## Task item
How many of the lines in the data contain "tree"? Give only the number.

Supplied material: Begin

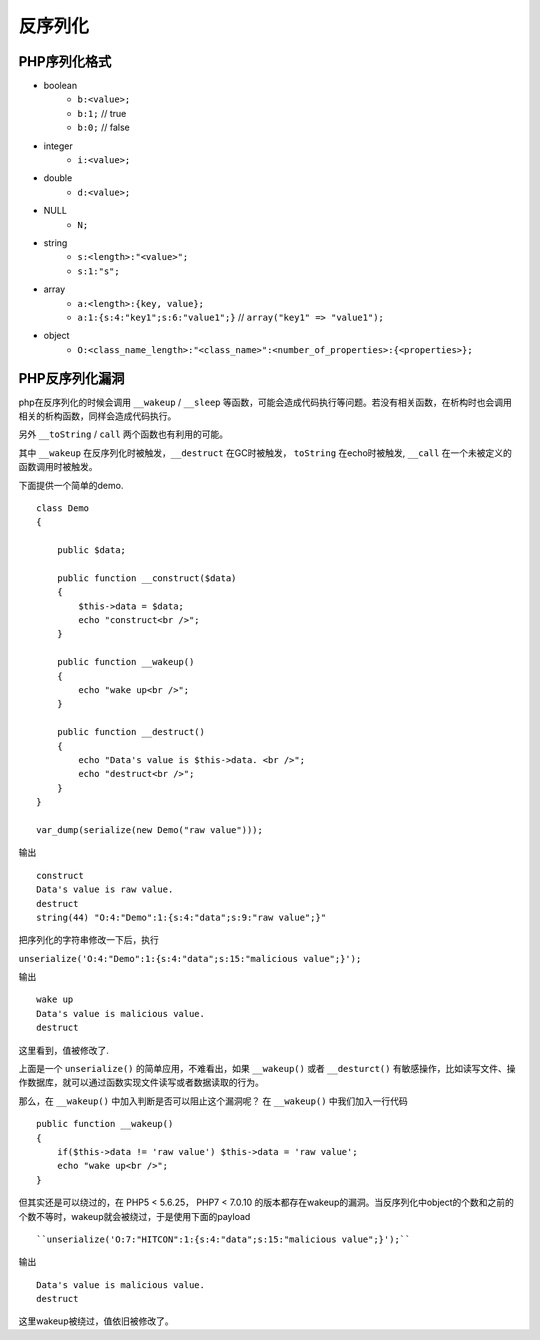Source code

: 反序列化
================================

PHP序列化格式
--------------------------------

- boolean
    - ``b:<value>;``
    - ``b:1;`` // true
    - ``b:0;`` // false
- integer
    - ``i:<value>;``
- double
    - ``d:<value>;``
- NULL
    - ``N;``
- string
    - ``s:<length>:"<value>";``
    - ``s:1:"s";``
- array
    - ``a:<length>:{key, value};``
    - ``a:1:{s:4:"key1";s:6:"value1";}`` // ``array("key1" => "value1");``
- object
    - ``O:<class_name_length>:"<class_name>":<number_of_properties>:{<properties>};``

PHP反序列化漏洞
--------------------------------
php在反序列化的时候会调用 ``__wakeup`` / ``__sleep`` 等函数，可能会造成代码执行等问题。若没有相关函数，在析构时也会调用相关的析构函数，同样会造成代码执行。

另外 ``__toString`` / ``call`` 两个函数也有利用的可能。

其中 ``__wakeup`` 在反序列化时被触发，``__destruct`` 在GC时被触发， ``toString`` 在echo时被触发, ``__call`` 在一个未被定义的函数调用时被触发。


下面提供一个简单的demo.

::

    class Demo
    {

        public $data;

        public function __construct($data)
        {
            $this->data = $data;
            echo "construct<br />";
        }

        public function __wakeup()
        {
            echo "wake up<br />";
        }

        public function __destruct()
        {
            echo "Data's value is $this->data. <br />";
            echo "destruct<br />";
        }
    }

    var_dump(serialize(new Demo("raw value")));



输出

::

    construct
    Data's value is raw value.
    destruct
    string(44) "O:4:"Demo":1:{s:4:"data";s:9:"raw value";}" 

把序列化的字符串修改一下后，执行

``unserialize('O:4:"Demo":1:{s:4:"data";s:15:"malicious value";}');``

输出

::

    wake up
    Data's value is malicious value.
    destruct

这里看到，值被修改了.

上面是一个 ``unserialize()`` 的简单应用，不难看出，如果 ``__wakeup()`` 或者  ``__desturct()`` 有敏感操作，比如读写文件、操作数据库，就可以通过函数实现文件读写或者数据读取的行为。

那么，在 ``__wakeup()`` 中加入判断是否可以阻止这个漏洞呢？
在 ``__wakeup()`` 中我们加入一行代码

::

    public function __wakeup()
    {
        if($this->data != 'raw value') $this->data = 'raw value';
        echo "wake up<br />";
    }

但其实还是可以绕过的，在 PHP5 < 5.6.25， PHP7 < 7.0.10 的版本都存在wakeup的漏洞。当反序列化中object的个数和之前的个数不等时，wakeup就会被绕过，于是使用下面的payload

::

``unserialize('O:7:"HITCON":1:{s:4:"data";s:15:"malicious value";}');``

输出

::

    Data's value is malicious value.
    destruct

这里wakeup被绕过，值依旧被修改了。
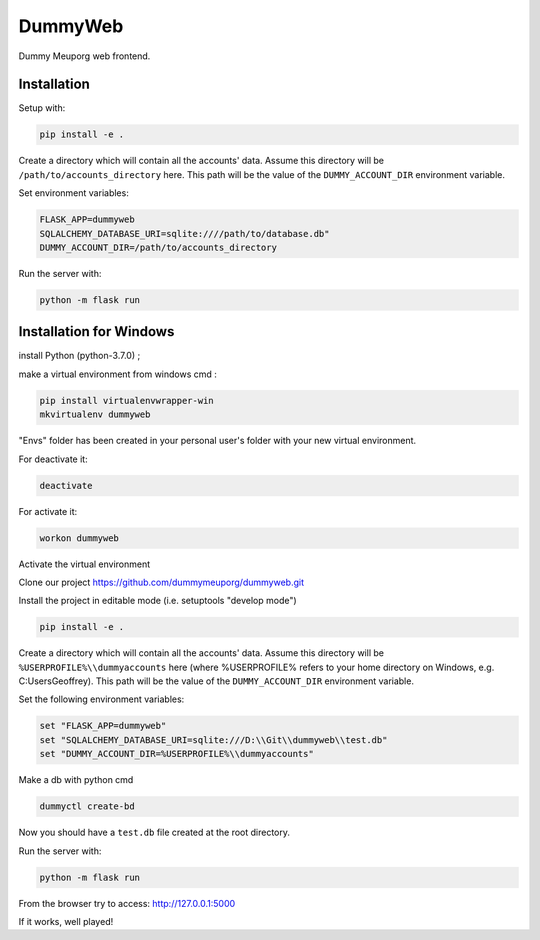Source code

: DummyWeb
========

Dummy Meuporg web frontend.

Installation
------------

Setup with:

.. code-block:: bash

    pip install -e .


Create a directory which will contain all the accounts' data. Assume this
directory will be ``/path/to/accounts_directory`` here. This path will be
the value of the ``DUMMY_ACCOUNT_DIR`` environment variable.

Set environment variables:

.. code-block:: bash

    FLASK_APP=dummyweb
    SQLALCHEMY_DATABASE_URI=sqlite:////path/to/database.db"
    DUMMY_ACCOUNT_DIR=/path/to/accounts_directory


Run the server with:

.. code-block:: bash

    python -m flask run
	
Installation for Windows
------------

install Python (python-3.7.0) ;

make a virtual environment from windows cmd :

.. code-block:: bash

	pip install virtualenvwrapper-win
	mkvirtualenv dummyweb

"Envs" folder has been created in your personal user's folder with your new
virtual environment.

For deactivate it:

.. code-block:: bash

	deactivate

For activate it:
	
.. code-block:: bash

	workon dummyweb

Activate the virtual environment

Clone our project https://github.com/dummymeuporg/dummyweb.git

Install the project in editable mode (i.e. setuptools "develop mode")

.. code-block:: bash

	pip install -e .
    
Create a directory which will contain all the accounts' data. Assume this
directory will be ``%USERPROFILE%\\dummyaccounts`` here (where %USERPROFILE%
refers to your home directory on Windows, e.g. C:\Users\Geoffrey). This path will
be the value of the ``DUMMY_ACCOUNT_DIR`` environment variable.
    
Set the following environment variables:


.. code-block:: bash

	set "FLASK_APP=dummyweb"
	set "SQLALCHEMY_DATABASE_URI=sqlite:///D:\\Git\\dummyweb\\test.db"
	set "DUMMY_ACCOUNT_DIR=%USERPROFILE%\\dummyaccounts"


Make a db with python cmd

.. code-block:: bash

	dummyctl create-bd

Now you should have a ``test.db`` file created at the root directory.

Run the server with:

.. code-block:: bash

	python -m flask run

From the browser try to access:
http://127.0.0.1:5000

If it works, well played!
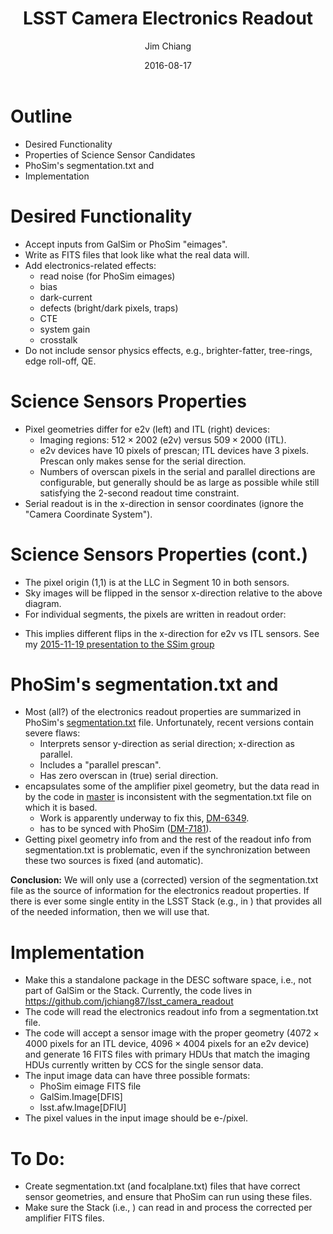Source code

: #+STARTUP: beamer
#+LaTeX_CLASS: beamer
#+LaTeX_CLASS_OPTIONS: [10pt, t]
#+BEAMER_FRAME_LEVEL: 1
#+TITLE: LSST Camera Electronics Readout
#+AUTHOR: Jim Chiang
#+DATE: 2016-08-17
#+COLUMNS: %45ITEM %10BEAMER_env(Env) %8BEAMER_envargs(Env Args) %4BEAMER_col(Col) %8BEAMER_extra(Extra)
#+PROPERTY: BEAMER_col_ALL 0.1 0.2 0.3 0.4 0.5 0.6 0.7 0.8 0.9 1.0 :ETC
#+OPTIONS: toc:nil
#+LaTeX_HEADER: \usepackage{ragged2e}
#+LaTeX_HEADER: \newcommand{\code}[1]{{\tt{#1}}}
#+LaTeX_HEADER: \newcommand{\mybold}[1]{{\textbf{#1}}}
#+LaTeX_HEADER: \newcommand{\obslsstSim}{\code{obs\_lsstSim}}
#+LaTeX_HEADER: \hypersetup{colorlinks=true, urlcolor=blue}

* Outline
  - Desired Functionality
  - Properties of Science Sensor Candidates
  - PhoSim's segmentation.txt and \obslsstSim
  - Implementation

* Desired Functionality
  - Accept inputs from GalSim or PhoSim "eimages".
  - Write as FITS files that look like what the real data will.
  - Add electronics-related effects:
    - read noise (for PhoSim eimages)
    - bias
    - dark-current
    - defects (bright/dark pixels, traps)
    - CTE
    - system gain
    - crosstalk
  - Do not include sensor physics effects, e.g., brighter-fatter,
    tree-rings, edge roll-off, QE.

* Science Sensors Properties
#+LATEX: \centering
#+ATTR_LATEX: height=2in
[[./DetectorPlaneLayout_single_sensor_annotated.png]]
#+LATEX: \vfil
  - Pixel geometries differ for e2v (left) and ITL (right) devices:
    - Imaging regions: $512 \times 2002$ (e2v) versus
        $509 \times 2000$ (ITL).
    - e2v devices have 10 pixels of prescan; ITL devices have 3 pixels.
      Prescan only makes sense for the serial direction.
    - Numbers of overscan pixels in the serial and parallel directions
      are configurable, but generally should be as large as possible
      while still satisfying the 2-second readout time constraint.
  - Serial readout is in the x-direction in sensor coordinates (ignore
    the "Camera Coordinate System").

* Science Sensors Properties (cont.)
  - The pixel origin (1,1) is at the LLC in Segment 10 in both sensors.
  - Sky images will be flipped in the sensor x-direction relative to the
    above diagram.
  - For individual segments, the pixels are written in readout order:
#+LATEX: \centering
#+ATTR_LATEX: height=3in
[[./ITL_segs_10_00_cropped.png]]
#+LATEX: \vfil
#+LATEX: \justifying
  - This implies different flips in the x-direction for e2v vs ITL sensors.
    See my [[https://confluence.slac.stanford.edu/x/DrLOCw][2015-11-19 presentation to the SSim group]]

* PhoSim's segmentation.txt and \obslsstSim
  - Most (all?) of the electronics readout properties are summarized
    in PhoSim's [[https://bitbucket.org/phosim/phosim_release/src/39f267c3f9733a490de85231cd7ac6c5e7154ebc/data/lsst/segmentation.txt?at=master&fileviewer=file-view-default][segmentation.txt]] file.  Unfortunately, recent versions
    contain severe flaws:
    - Interprets sensor y-direction as serial direction; x-direction
      as parallel.
    - Includes a "parallel prescan".
    - Has zero overscan in (true) serial direction.
  - \code{lsst.afw.cameraGeom} encapsulates some of the amplifier
    pixel geometry, but the data read in by the code in
    \code{obs\_lsstSim} [[https://github.com/lsst/obs_lsstSim/tree/master/description/camera][master]] is inconsistent with the
    segmentation.txt file on which it is based.
    - Work is apparently underway to fix this, [[https://jira.lsstcorp.org/browse/DM-6349][DM-6349]].
    - \code{obs\_lsstSim} has to be synced with PhoSim ([[https://jira.lsstcorp.org/browse/DM-7181][DM-7181]]).
  - Getting pixel geometry info from \code{cameraGeom} and the rest of
    the readout info from segmentation.txt is problematic, even if the
    synchronization between these two sources is fixed (and automatic).

*Conclusion:* We will only use a (corrected) version of the
segmentation.txt file as the source of information for the electronics
readout properties.  If there is ever some single entity in the LSST
Stack (e.g., in \code{cameraGeom}) that provides all of the needed
information, then we will use that.

* Implementation
  - Make this a standalone package in the DESC software space, i.e.,
    not part of GalSim or the Stack.  Currently, the code lives in
    https://github.com/jchiang87/lsst_camera_readout
  - The code will read the electronics readout info from a segmentation.txt
    file.
  - The code will accept a sensor image with the proper geometry ($4072
    \times 4000$ pixels for an ITL device, $4096 \times 4004$ pixels
    for an e2v device) and generate 16 FITS files with primary HDUs that
    match the imaging HDUs currently written by CCS for the single
    sensor data.
  - The input image data can have three possible formats:
    - PhoSim eimage FITS file
    - GalSim.Image[DFIS]
    - lsst.afw.Image[DFIU]
  - The pixel values in the input image should be e-/pixel.

* To Do:
  - Create segmentation.txt (and focalplane.txt) files that have correct
    sensor geometries, and ensure that PhoSim can run using these files.
  - Make sure the Stack (i.e., \obslsstSim) can read in and process
    the corrected per amplifier FITS files.

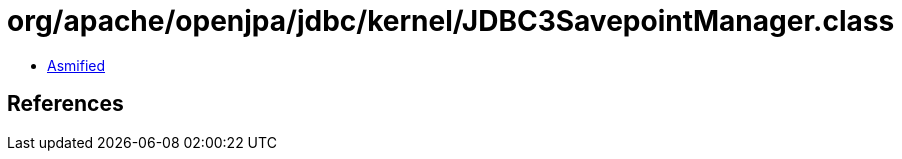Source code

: = org/apache/openjpa/jdbc/kernel/JDBC3SavepointManager.class

 - link:JDBC3SavepointManager-asmified.java[Asmified]

== References

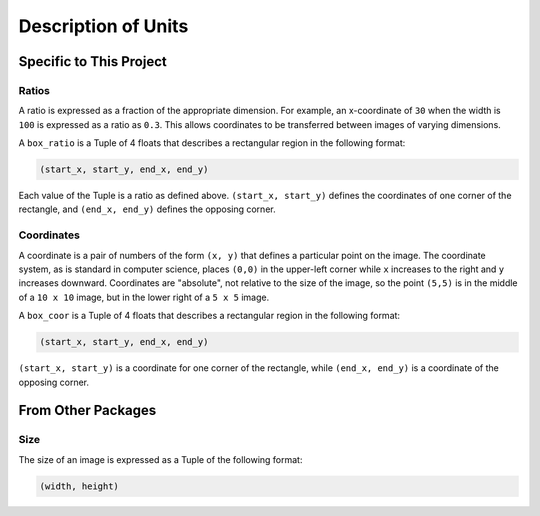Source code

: ====================
Description of Units
====================

------------------------
Specific to This Project
------------------------

Ratios
======

A ratio is expressed as a fraction of the appropriate dimension.
For example, an x-coordinate of ``30`` when the width is ``100`` is
expressed as a ratio as ``0.3``. This allows coordinates to be
transferred between images of varying dimensions.

A ``box_ratio`` is a Tuple of 4 floats that describes a rectangular region in
the following format:

.. code-block:: python

   (start_x, start_y, end_x, end_y)

Each value of the Tuple is a ratio as defined above. ``(start_x, start_y)``
defines the coordinates of one corner of the rectangle, and ``(end_x, end_y)``
defines the opposing corner.

Coordinates
===========

A coordinate is a pair of numbers of the form ``(x, y)`` that defines a
particular point on the image. The coordinate system, as is standard in computer
science, places ``(0,0)`` in the upper-left corner while ``x`` increases to the
right and ``y`` increases downward. Coordinates are "absolute", not relative to
the size of the image, so the point ``(5,5)`` is in the middle of a ``10 x 10``
image, but in the lower right of a ``5 x 5`` image.

A ``box_coor`` is a Tuple of 4 floats that describes a rectangular region in the
following format:

.. code-block:: python

   (start_x, start_y, end_x, end_y)

``(start_x, start_y)`` is a coordinate for one corner of the rectangle, while
``(end_x, end_y)`` is a coordinate of the opposing corner.

-------------------
From Other Packages
-------------------

Size
====

The size of an image is expressed as a Tuple of the following format:

.. code-block:: python

   (width, height)

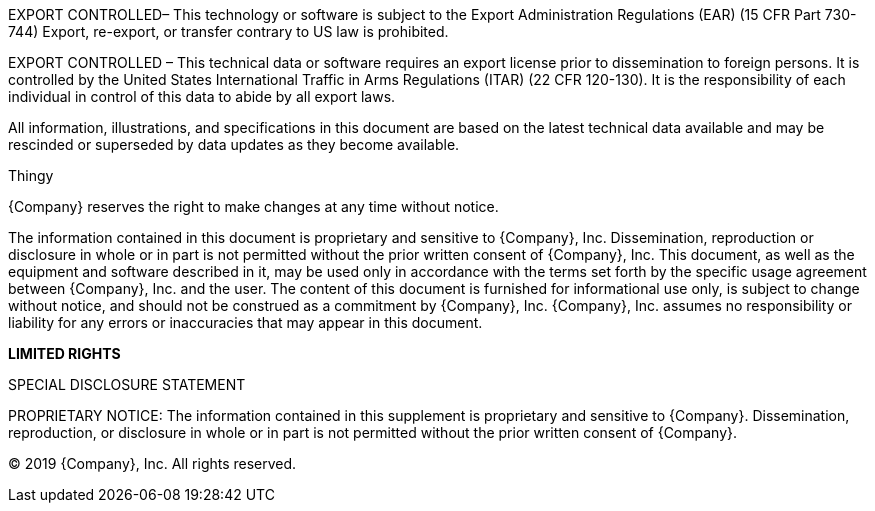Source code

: // tag::ExportEAR99[]
EXPORT CONTROLLED– This technology or software is subject to the Export Administration Regulations (EAR) (15 CFR Part 730-744) Export, re-export, or transfer contrary to US law is prohibited.
// end::ExportEAR99[]

// tag::ExportITAR[]
EXPORT CONTROLLED – This technical data or software requires an export license prior to dissemination to foreign persons. It is controlled by the United States International Traffic in Arms Regulations (ITAR) (22 CFR 120-130). It is the responsibility of each individual in control of this data to abide by all export laws.
// end::ExportITAR[]

//tag::Disclose[]
All information, illustrations, and specifications in this document are based on the latest technical data available and may be rescinded or superseded by data updates as they become available.

Thingy

{Company} reserves the right to make changes at any time without notice.

The information contained in this document is proprietary and sensitive to {Company}, Inc. Dissemination, reproduction or disclosure in whole or in part is not permitted without the prior written consent of {Company}, Inc. This document, as well as the equipment and software described in it, may be used only in accordance with the terms set forth by the specific usage agreement between {Company}, Inc. and the user. The content of this document is furnished for informational use only, is subject to change without notice, and should not be construed as a commitment by {Company}, Inc. {Company}, Inc. assumes no responsibility or liability for any errors or inaccuracies that may appear in this document. 
//end::Disclose[]

//tag::DiscloseSpecial[]
*LIMITED RIGHTS*

SPECIAL DISCLOSURE STATEMENT
//end::DiscloseSpecial[]

//tag::Proprietary[]
PROPRIETARY NOTICE: The information contained in this supplement is proprietary and sensitive to {Company}. Dissemination, reproduction, or disclosure in whole or in part is not permitted without the prior written consent of {Company}.
//end::Proprietary[]

// tag::Copyright[]
© 2019 {Company}, Inc. All rights reserved.
// end::Copyright[]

Supplied material: End

## Completed task
2